In delineating these authors’ relationships to editors, publishing institutions, and discourses of nationalism, Nadine hopes to reveal the implications of the changing relations of literary production between Canada and the United States throughout the twentieth century. In particular, she is interested in examining the development of the Canadian short story, and the influence Callaghan, Gallant, and Munro had both on the celebrated and geographically specific publication The New Yorker, and on American letters more generally.
The most difficult challenge Nadine has faced so far has been tracking down and accessing the archival materials necessary for the completion of her project. In order to complete her research, Nadine consulted archives in Toronto, Ottawa, New York, and Calgary. While she has enjoyed travelling to the various cities, her project would have moved more quickly — and been less expensive to complete — if she had been able to access the archival materials digitally from her home institution.
Having completed rough drafts of all of the chapters in her dissertation, Nadine is currently working on revisions so that she can submit her dissertation. Time seems to be her biggest obstacle at this point: right now, Nadine must schedule her revision work around her full teaching load and commuting between Laurentian University’s Barrie campus and Humber College in Toronto.
Over its development, and thanks in part to the influence of EMiC events such as the Exile’s Return Colloquium in Paris this past summer, Nadine has shifted the focus of her project. Originally, she envisioned her project as being concerned primarily with issues of nation and national identity in both Canada and the United States. As her archival research progressed, however, Nadine’s project became much more focussed on textual studies.
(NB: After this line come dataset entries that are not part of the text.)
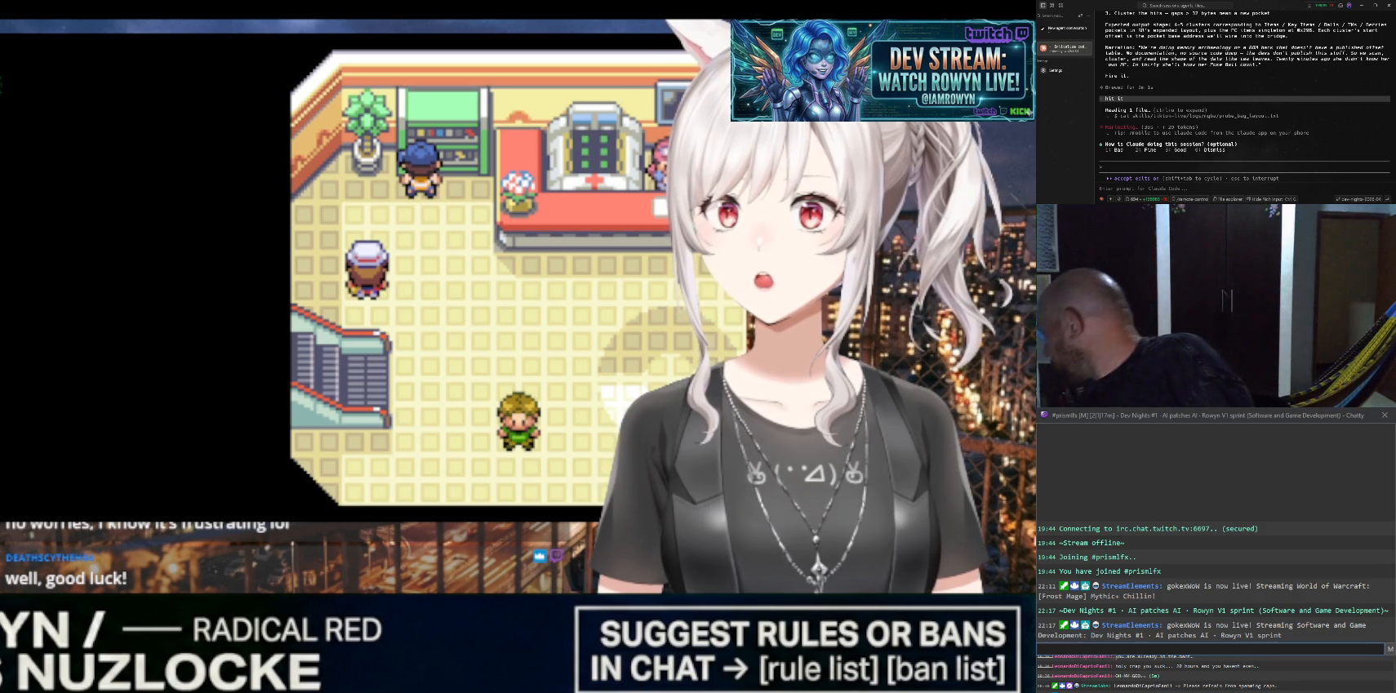
{"buttons": ["A"], "events": []}
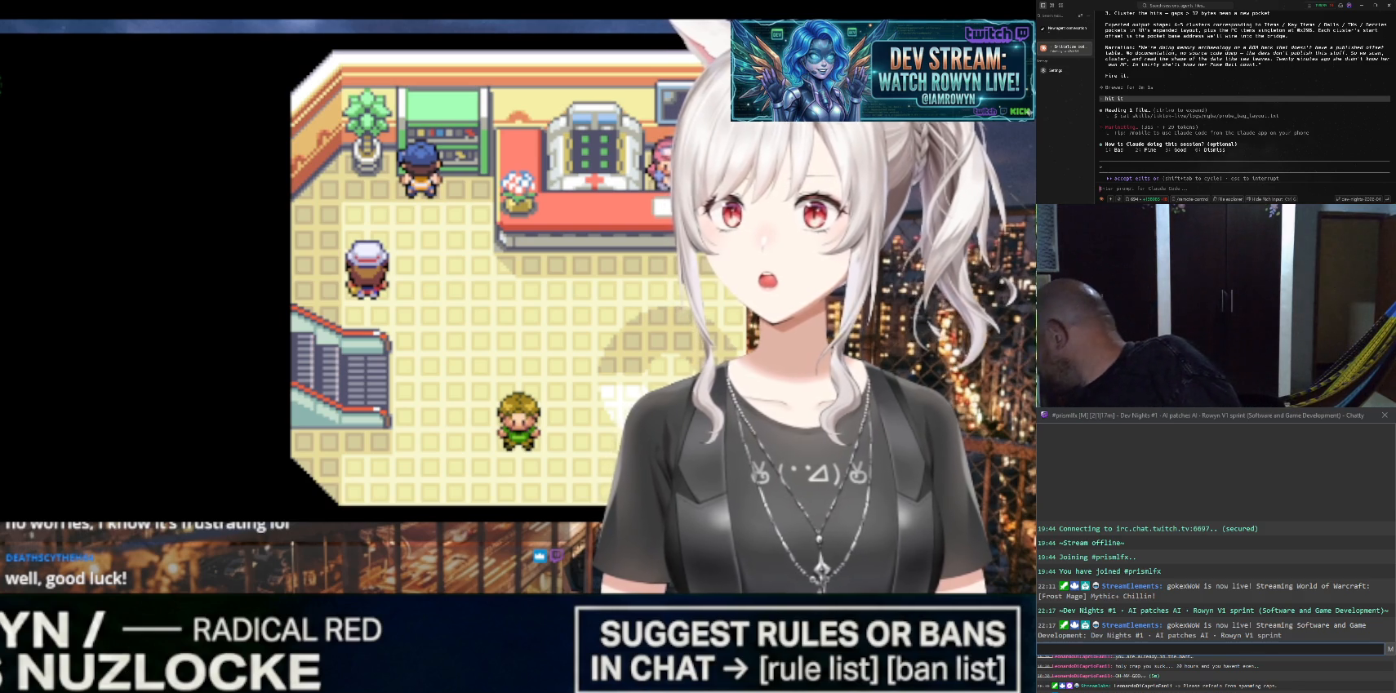
{"buttons": ["A"], "events": []}
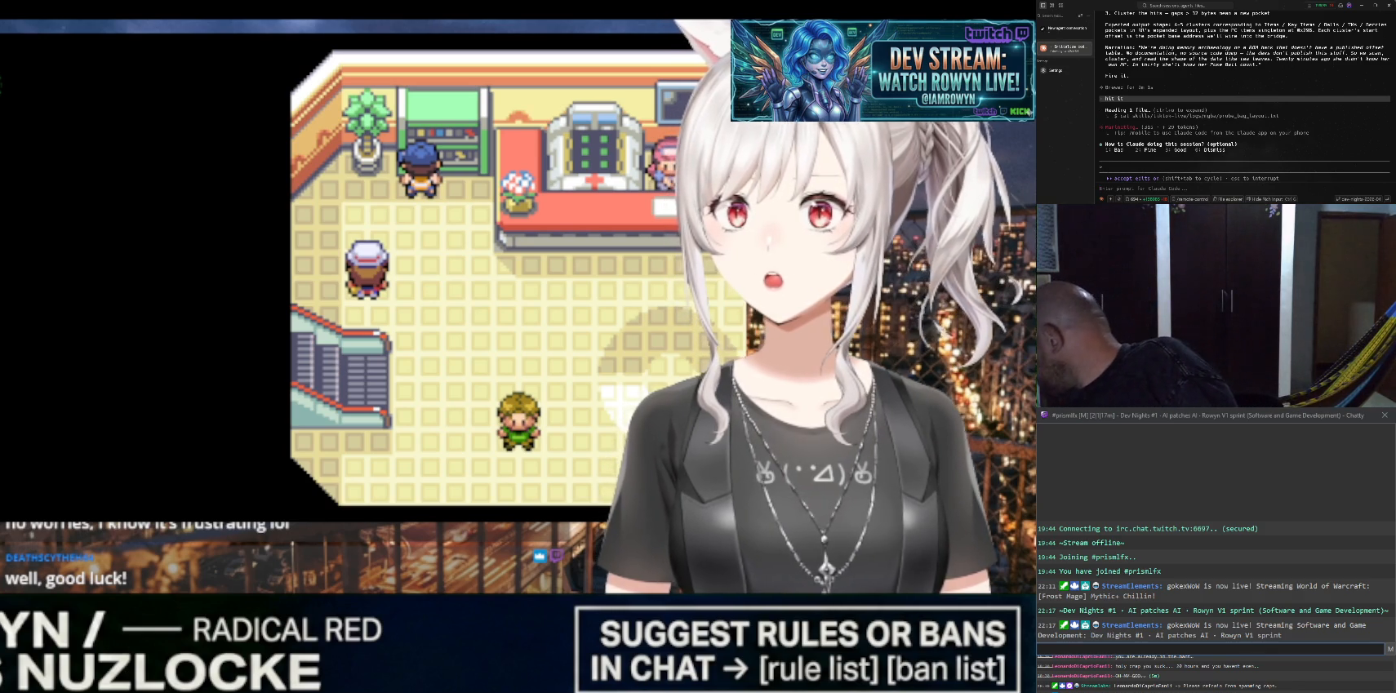
{"buttons": ["A"], "events": []}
Both her Munro and Callaghan chapters focus on issues of collaboration, reception, and revision more than they focus on nation and nationalism, which were her planned foci. Instead, Nadine provides close readings for various versions of the same stories and their (different) intended audiences. In the future, Nadine would like to see the various versions of these stories available side-by-side — perhaps in a digital format — so that other scholars and students can appreciate and interpret the differences between the iterations.